Regardless of this downward trend, the CP notes that the number of people employed by the Swiss watch industry in 2009 was the second-highest level in thirty years, after reaching an all-time low in 1987 with 29,809 employees. Since then, the sector has continued to hire, with close to 40,000 employees in 2004 and over 53,000 four years later. Despite losing jobs in 2009, the sector can boast a net increase of more than 9,000 workers (+22.7%) over the past five years. Unsurprisingly in times of recession, production staff have borne the brunt of job cuts. Their number fell by 9.8% from 40,224 to 36,275.

Apprenticeships untouched

In a lean economic climate, the good news announced by the CP is the high level of qualifications of staff in the watchmaking and microengineering branches. The percentage of staff with a higher education diploma increased 0.8 percentage point (16% of total employees versus 15.2% in 2008). The number of staff with a vocational qualification rose from 43.5% to 45%. The percentage of unqualified staff dropped 2.5 percentage points from 39.4% in 2008 to 36.9% in 2009. This reflects ongoing efforts within the branch to train staff. Temporary reductions in work implemented in 2009 (short-time working) also helped safeguard the industry’s qualified labour force, a source of expertise for companies.

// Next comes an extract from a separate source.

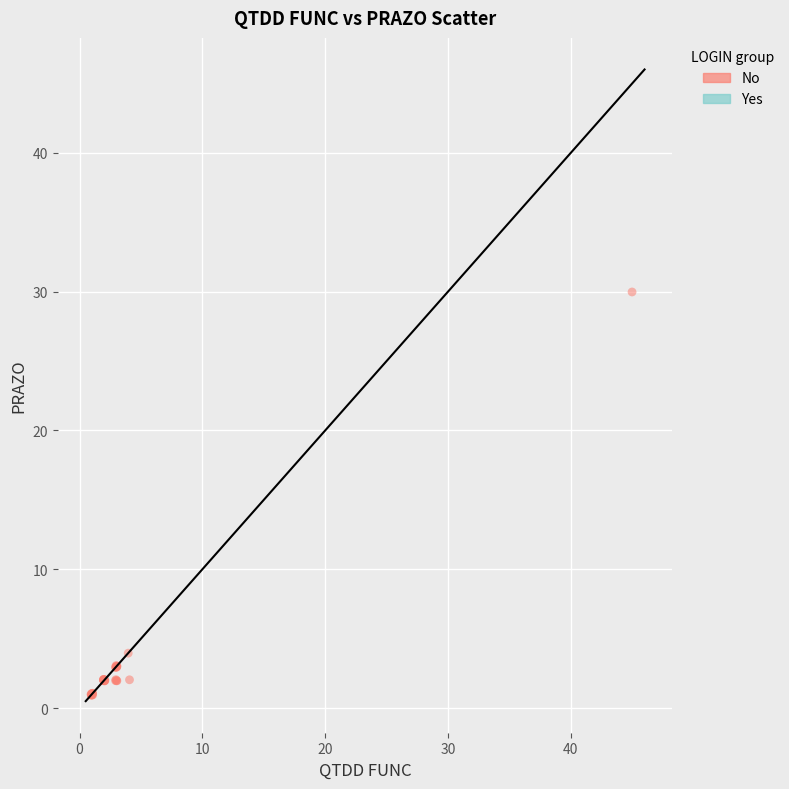

What Y value in the scatter plot is closest to 15?

4.0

Good news too for the number of apprenticeships, the only category to have swelled its ranks last year. After sharp increases in 2007 and 2008 (+25% in two years), the number of apprentices grew again in 2009, gaining 3.7%. In absolute terms, the branch created 36 new apprenticeships compared with the previous year. Apprentices account for 2.2% of the total workforce, up 0.3 percentage points on 2008 (1.9%). Proof that the industry is taking a long-term view.